Schnellladesysteme für Zuhause als Geschäftsmodell für Stadtwerke

Aktuell ist die Stimmung für die Elektromobilität in Deutschland schlecht. Viele Stadtwerke haben in den letzten Jahren in öffentliche Ladeinfrastruktur investiert, Ladesäulen aufgestellt und Parkplätze umgewidmet, aber kaum jemand lädt.

Zudem beklagt die Presse lautstark, dass die neue Kaufprämie für Elektrofahrzeuge nicht zu einem nennenswerten Anstieg der Fahrzeugnachfrage geführt hat. Trotz Kaufprämie gingen in den ersten vier Wochen nach dem Förderbeginn nur 1.791 Förderanträge ein, gar nur knapp 1.200 davon waren für reine Elektrofahrzeuge. Für manche Journalisten ist die Elektromobilität damit schon endgültig zum Rohrkrepierer geworden. Ein Abgesang jagt den anderen, sobald wieder neue, nicht dramatisch bessere Antrags- oder Zulassungszahlen veröffentlicht werden.

Die sehr kurzfristige Erwartungshaltung der Journalisten und deren anhaltende Kritik sind jedoch bei Weitem nicht gerechtfertigt. Ausnahmsweise muss man dem Cheflobbyisten der Autoindustrie, Matthias Wiesmann, Recht geben, der darauf hinwies, dass sich die Gesamtlage ab dem Jahr 2017 deutlich verbessern wird, da neue Fahrzeuge mit mehr Reichweite zu günstigeren Preisen zur Verfügung stehen werden. Fakt ist, dass die Elektromobilität Zeit braucht, da sich das verbesserte Angebot und die darauf abzielende Nachfrage erst noch finden müssen.

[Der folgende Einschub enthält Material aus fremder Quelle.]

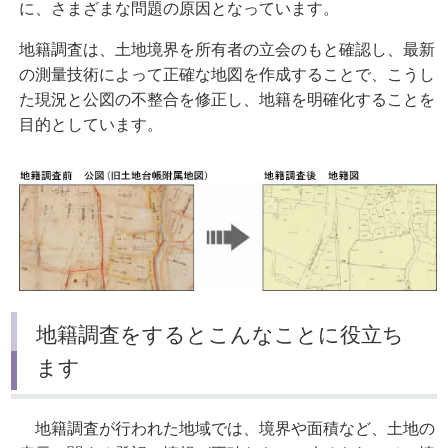
に、さまざまな問題の原因となっています。
地籍調査は、土地境界を所有者の立会のもと確認し、最新
の測量技術によって正確な地図を作成することで、こうし
た現況と公図の不整合を修正し、地籍を明確化することを
目的としています。
地籍調査をするとこんなことに役立ち
ます
地籍調査が行われた地域では、境界や面積など、土地の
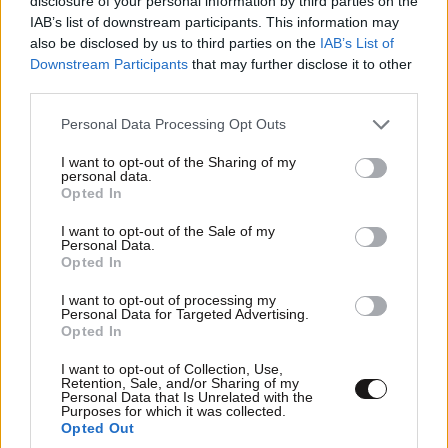
disclosure of your personal information by third parties on the
Από την αρχική έκρηξη ισοπεδώθηκαν σπίτια,
IAB’s list of downstream participants. This information may
εργοστάσια, σχολεία, εκκλησίες, προβλήτες και πλοία
also be disclosed by us to third parties on the
IAB’s List of
Downstream Participants
that may further disclose it to other
διαλύθηκαν, ενώ συντρίμμια άρχισαν να επιπίπτουν σε
third parties.
όλη την γύρω περιοχή. Καθώς τα συντρίμμια έπεφταν,
κτύπησαν σόμπες και θερμαντικές συσκευές, που
Please note that this website/app uses one or more Google
Personal Data Processing Opt Outs
προκάλεσαν πυρκαϊές σχεδόν σε ολόκληρη την πόλη.
services and may gather and store information including but
Στη θάλασσα το νερό εξατμίστηκε λόγω της έκρηξης
not limited to your visit or usage behaviour. You may click to
I want to opt-out of the Sharing of my
personal data.
grant or deny consent to Google and its third-party tags to
τόσο απότομα, ώστε φάνηκε ο πυθμένας. Καθώς το
Opted In
use your data for below specified purposes in below Google
γειτονικό νερό έσπευδε να καταλάβει το κενό,
consent section.
I want to opt-out of the Sale of my
δημιουργήθηκε ισχυρό τσουνάμι, το οποίο έπληξε τις
Personal Data.
ακτές.
Opted In
I want to opt-out of processing my
Απαντήστε
0
0
Personal Data for Targeted Advertising.
Opted In
I want to opt-out of Collection, Use,
Retention, Sale, and/or Sharing of my
Personal Data that Is Unrelated with the
Purposes for which it was collected.
Opted Out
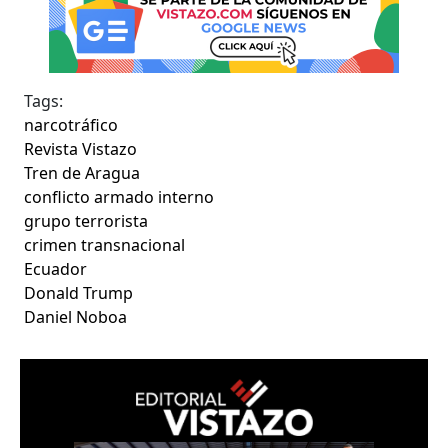
Tags:
narcotráfico
Revista Vistazo
Tren de Aragua
conflicto armado interno
grupo terrorista
crimen transnacional
Ecuador
Donald Trump
Daniel Noboa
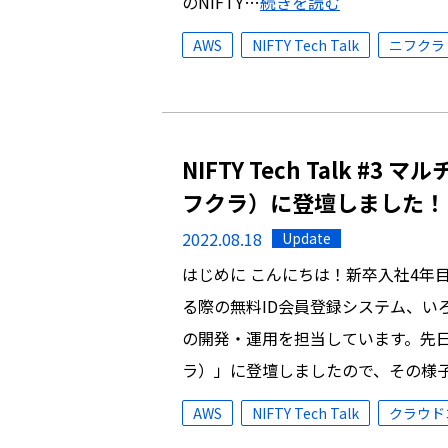
のNIFTY…
続きを読む
AWS
NIFTY Tech Talk
ニフクラ
NIFTY Tech Talk 
フクラ）に登壇しました！
2022.08.18
Update
はじめに こんにちは！新卒入社4年目
る際の無料ID会員登録システム、い
の開発・運用を担当しています。先日
ラ）」に登壇しましたので、その様
AWS
NIFTY Tech Talk
クラウド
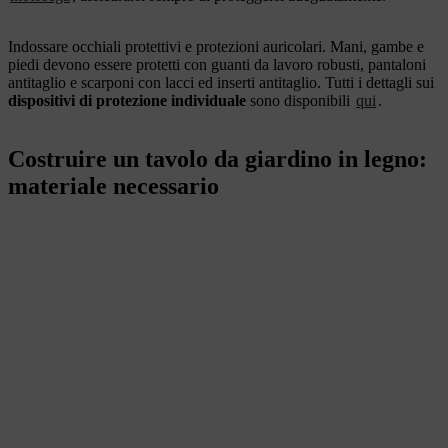
Indossare occhiali protettivi e protezioni auricolari. Mani, gambe e
piedi devono essere protetti con guanti da lavoro robusti, pantaloni
antitaglio e scarponi con lacci ed inserti antitaglio. Tutti i dettagli sui
dispositivi di protezione individuale
sono disponibili
qui
.
Costruire un tavolo da giardino in legno:
materiale necessario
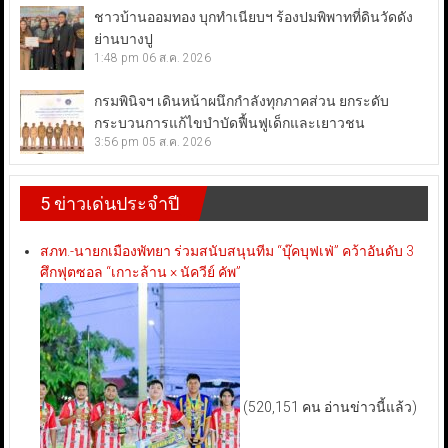
ชาวบ้านออมทอง บุกทำเนียบฯ ร้องปมพิพาทที่ดินวัดดัง
ย่านบางปู
1:48 pm
06 ส.ค. 2026
กรมพินิจฯ เดินหน้าผนึกกำลังทุกภาคส่วน ยกระดับ
กระบวนการแก้ไขบำบัดฟื้นฟูเด็กและเยาวชน
3:56 pm
05 ส.ค. 2026
5 ข่าวเด่นประจำปี
สภท.-นายกเมืองพัทยา ร่วมสนับสนุนทีม “บุ๊คบุฟเฟ่” คว้าอันดับ 3
ศึกฟุตซอล “เกาะล้าน × นัควีย์ คัพ”
(520,151 คน อ่านข่าวนี้แล้ว)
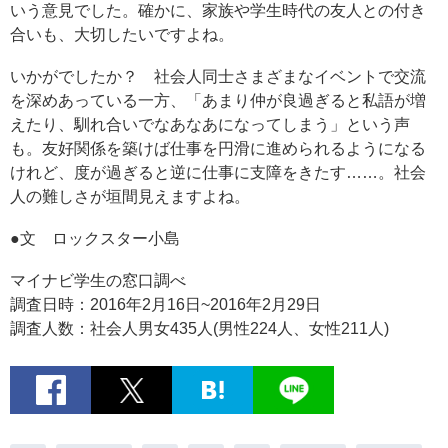
いう意見でした。確かに、家族や学生時代の友人との付き
合いも、大切したいですよね。
いかがでしたか？ 社会人同士さまざまなイベントで交流
を深めあっている一方、「あまり仲が良過ぎると私語が増
えたり、馴れ合いでなあなあになってしまう」という声
も。友好関係を築けば仕事を円滑に進められるようになる
けれど、度が過ぎると逆に仕事に支障をきたす……。社会
人の難しさが垣間見えますよね。
●文 ロックスター小島
マイナビ学生の窓口調べ
調査日時：2016年2月16日~2016年2月29日
調査人数：社会人男女435人(男性224人、女性211人)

Wie schon in einem anderen Beitrag beschrieben, gehen wir davon aus, dass die Nachfrage nach Elektrofahrzeugen schon im nächsten Jahr deutlich steigen wird. Neben den Pkw dürften auch vermehrt leichte Nutzfahrzeuge sowie Elektro-Zweiräder im Fokus stehen. Aktuelle E-Roller-Sharing-Projekte, wie z.B. das Modell Coup von Bosch in Berlin zeigen, dass auch hier Potenziale entstehen, alternative Mobilitätslösungen salonfähig zu machen.

Nachfrageschub lässt neue Geschäftsmodelle entstehen

Viele Geschäftsideen im Bereich der Elektromobilität, denen heute aufgrund der geringen Nachfrage die Profitabilität fehlt, werden sich in den nächsten zwei Jahren zu nachhaltig interessanten Betätigungsfeldern, auch für Energieversorger, entwickeln.

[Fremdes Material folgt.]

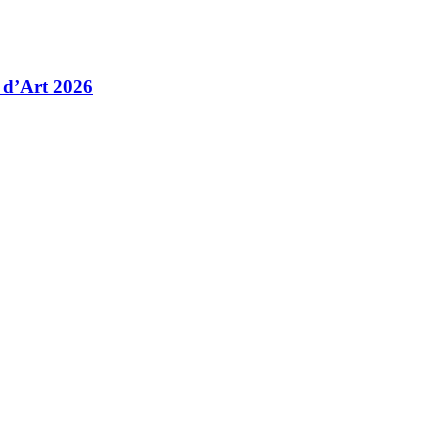
 d’Art 2026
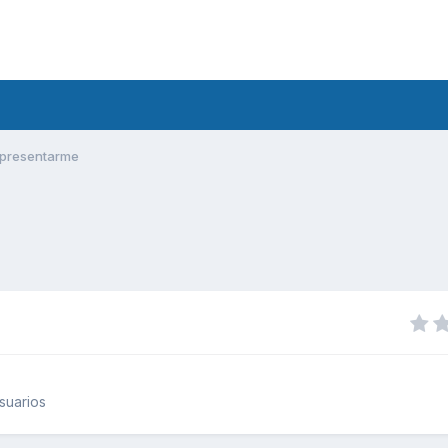
presentarme
suarios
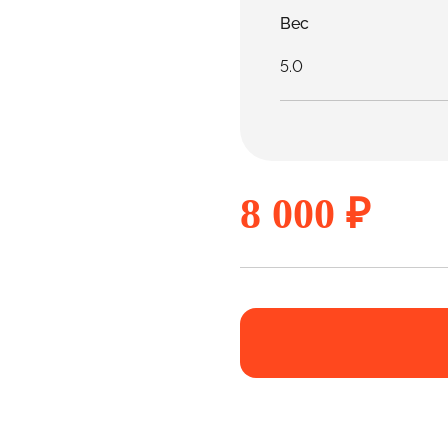
Вес
5.0
8 000 ₽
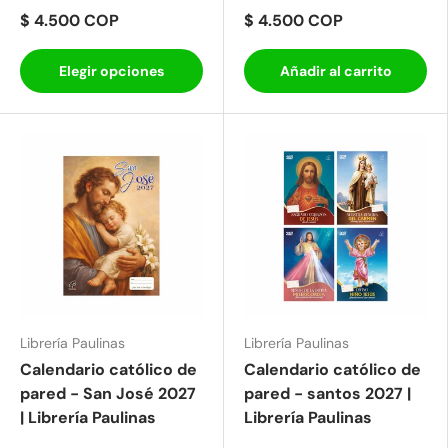
$ 4.500 COP
$ 4.500 COP
Elegir opciones
Añadir al carrito
Librería Paulinas
Librería Paulinas
Calendario católico de
Calendario católico de
pared - San José 2027
pared - santos 2027 |
| Librería Paulinas
Librería Paulinas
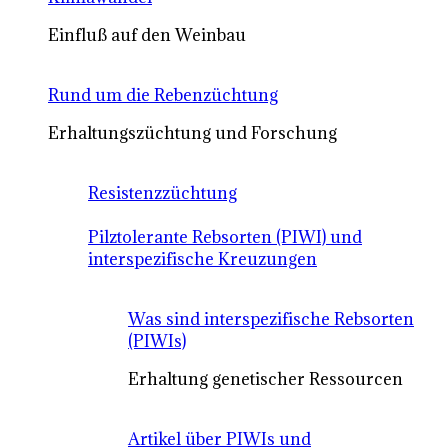
Einfluß auf den Weinbau
Rund um die Rebenzüchtung
Erhaltungszüchtung und Forschung
Resistenzzüchtung
Pilztolerante Rebsorten (PIWI) und
interspezifische Kreuzungen
Was sind interspezifische Rebsorten
(PIWIs)
Erhaltung genetischer Ressourcen
Artikel über PIWIs und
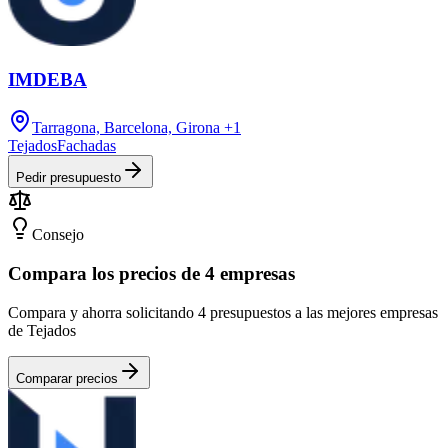
IMDEBA
Tarragona, Barcelona, Girona
+1
Tejados
Fachadas
Pedir presupuesto
Consejo
Compara los precios de 4 empresas
Compara y ahorra solicitando 4 presupuestos a las mejores empresas
de Tejados
Comparar precios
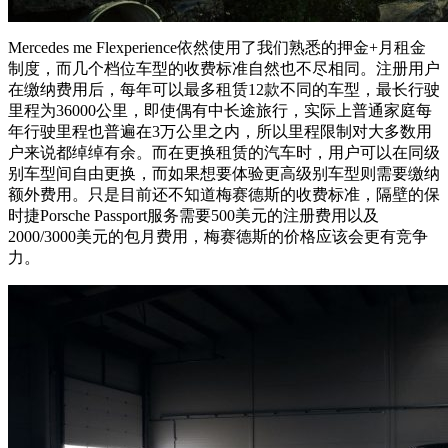
Mercedes me Flexperience依然使用了我们熟悉的押金+月租金
制度，而几个档位车型的收费标准自然也不尽相同。注册用户
在缴纳费用后，每年可以最多租赁12款不同的车型，最长行驶
里程为36000公里，即使偶有中长途旅行，实际上普通家庭每
年行驶里程也普遍在3万公里之内，所以里程限制对大多数用
户来说都绰绰有余。而在更换租赁的汽车时，用户可以在同级
别车型间自由更换，而如果想要体验更高级别车型则需要缴纳
额外费用。只是目前还不知道梅赛德斯的收费标准，隔壁的保
时捷Porsche Passport服务需要500美元的注册费用以及
2000/3000美元的包月费用，梅赛德斯的价格应该会更有竞争
力。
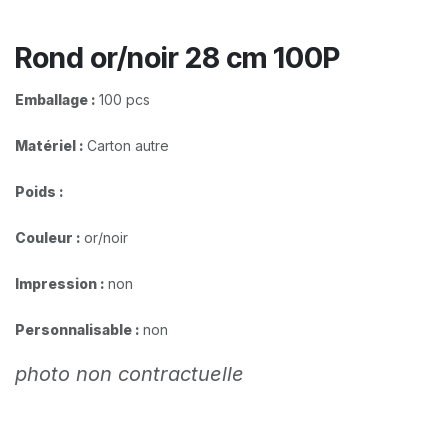
Rond or/noir 28 cm 100P
Emballage :
100 pcs
Matériel :
Carton autre
Poids :
Couleur :
or/noir
Impression :
non
Personnalisable :
non
photo non contractuelle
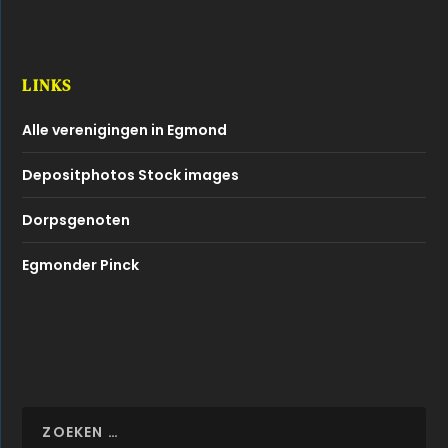
LINKS
Alle verenigingen in Egmond
Depositphotos Stock images
Dorpsgenoten
Egmonder Pinck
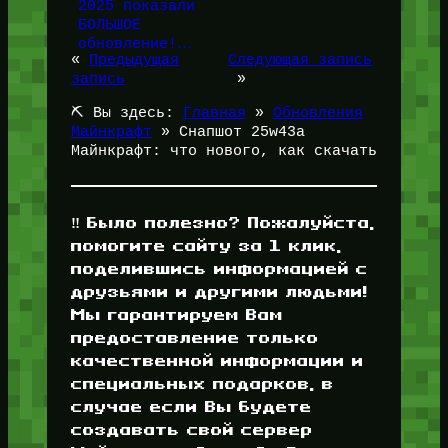
2025 показали
БОЛЬШОЕ
обновление!…
«
Предыдущая
Следующая запись
запись
»
⛏️ Вы здесь:
Главная
»
Обновления
Майнкрафт
»
Снапшот 25w43a
Майнкрафт: что нового, как скачать
‼️ Было полезно? Пожалуйста,
помогите сайту за 1 клик,
поделившись информацией с
друзьями и другими людьми!
Мы гарантируем Вам
предоставление только
качественной информации и
специальных подарков, в
случае если Вы будете
создавать свой сервер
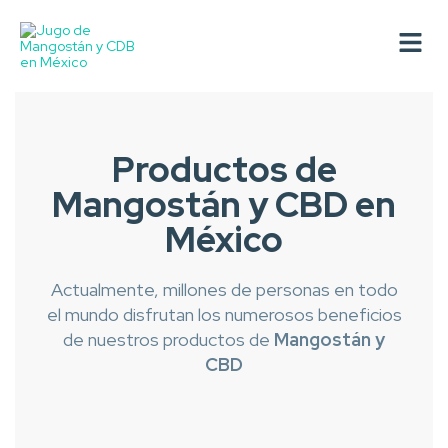
Productos de
Mangostán y CBD en
México
Actualmente, millones de personas en todo
el mundo disfrutan los numerosos beneficios
de nuestros productos de
Mangostán y
CBD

Ein Beispiel hierfür stellt die Bereitstellung einer geeigneten Ladeinfrastruktur dar.

Anspruch an Heimlademöglichkeiten wird steigen

Elektroautos werden auch in Zukunft bevorzugt Zuhause aufgeladen. Dies ist aus heutiger Sicht die bequemste und einfachste Variante, da man nicht irgendwo warten muss. Aufgrund der steigenden Batteriekapazitäten wird die Ladeleistung der heimischen Steckdose aber schon bald in vielen Fällen nicht mehr dazu ausreichen, das Fahrzeug über Nacht vollständig aufzuladen. Ein 90 kWh-Akku von Tesla benötigt schon heute bei 3,3 kW Ladeleistung etwa 28 Stunden bis zur vollständigen Aufladung. Solche Akkus gehören zwar heute noch nicht zum Standard, es ist jedoch mit einer kontinuierlichen Aufrüstung der Fahrzeuge zu rechnen, so dass in Zukunft Akkukapazitäten von 50, 70, 100 kWh oder sogar darüber hinaus zum Standard werden. Da wird es dann selbst mit einem Starkstromanschluss und etwa doppelter Ladeleistung schwierig, den Akku über Nacht komplett aufzuladen.

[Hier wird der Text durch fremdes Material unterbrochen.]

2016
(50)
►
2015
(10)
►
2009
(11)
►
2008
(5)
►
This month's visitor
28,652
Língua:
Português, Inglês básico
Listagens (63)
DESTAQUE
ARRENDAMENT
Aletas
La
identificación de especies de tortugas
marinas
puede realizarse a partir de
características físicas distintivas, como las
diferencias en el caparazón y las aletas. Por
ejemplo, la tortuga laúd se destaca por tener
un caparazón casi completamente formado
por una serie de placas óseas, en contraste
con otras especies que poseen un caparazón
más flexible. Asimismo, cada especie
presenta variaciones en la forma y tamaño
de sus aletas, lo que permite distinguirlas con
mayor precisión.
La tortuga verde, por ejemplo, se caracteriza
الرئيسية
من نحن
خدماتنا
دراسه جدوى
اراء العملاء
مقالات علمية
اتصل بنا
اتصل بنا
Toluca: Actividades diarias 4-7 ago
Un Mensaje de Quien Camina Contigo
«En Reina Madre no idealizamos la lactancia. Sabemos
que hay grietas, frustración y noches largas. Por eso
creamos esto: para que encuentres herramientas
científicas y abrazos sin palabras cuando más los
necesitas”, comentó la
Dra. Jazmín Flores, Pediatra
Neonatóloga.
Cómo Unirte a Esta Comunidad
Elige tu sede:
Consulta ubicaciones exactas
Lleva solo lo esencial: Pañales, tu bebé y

Um dies trotzdem zu gewährleisten, werden Haushalte in Zukunft verstärkt Schnelllademöglichkeiten nachfragen. Dabei werden vermutlich Lösungen gefragt sein, die die vollständige Aufladung in acht bis zehn Stunden ermöglichen. Dies erfordert bei 100 kWh ca. zehn bis zwölf kW Ladeleistung.

Für solche Ladeleistungen sind spezielle Ladegeräte notwendig. Gegebenenfalls wäre es zudem sinnvoll, das Grundstück mit einem zusätzlichen Stromanschluss auszustatten, um unabhängig vom Haushaltsenergieverbrauch laden zu können.

Die Bereitstellung dieser Infrastruktur gehört zu den originären Aufgaben von Stadtwerken bzw. Verteilnetzbetreibern. Das Geschäftsmodell ergibt sich auf Privatgrund eigentlich fast von alleine. Wo Bedarf besteht, wird auch die Zahlungsbereitschaft häufig vorhanden sein. Sowohl Privatkunden als auch Firmen dürften in Zukunft eine immer interessanter werdende Zielgruppe für private Schnellladelösungen werden.

Aus dem Ladebedarf und der Notwendigkeit, das Gesamtsystem aus Erzeugung, Netz und Entnahme zu optimieren, entstehen Möglichkeiten, den Kunden über den reinen Stromanschluss mit Strom – und Kapazitätsbereitstellung hinaus auch Lösungen zur dezentralen Erzeugung, Speicherung mit Vermarktung, intelligenter Steuerung usw. anzubieten. Weitere, logische Schritte ergeben sich dann in der Optimierung der Systeme auf Straßen- oder Quartiersebene durch die intelligente Vernetzung aller Erzeuger und Verbraucher.

Hält man sich als Stadtwerk aus diesem Geschäft heraus, bleiben zwar ein paar netzseitige Aufgaben übrig, die interessanten und profitablen Geschäftsmodelle werden dann aber bspw. von Autoherstellern, spezialisierten Dienstleistern oder gar den großen Internet- und IT-Konzernen besetzt.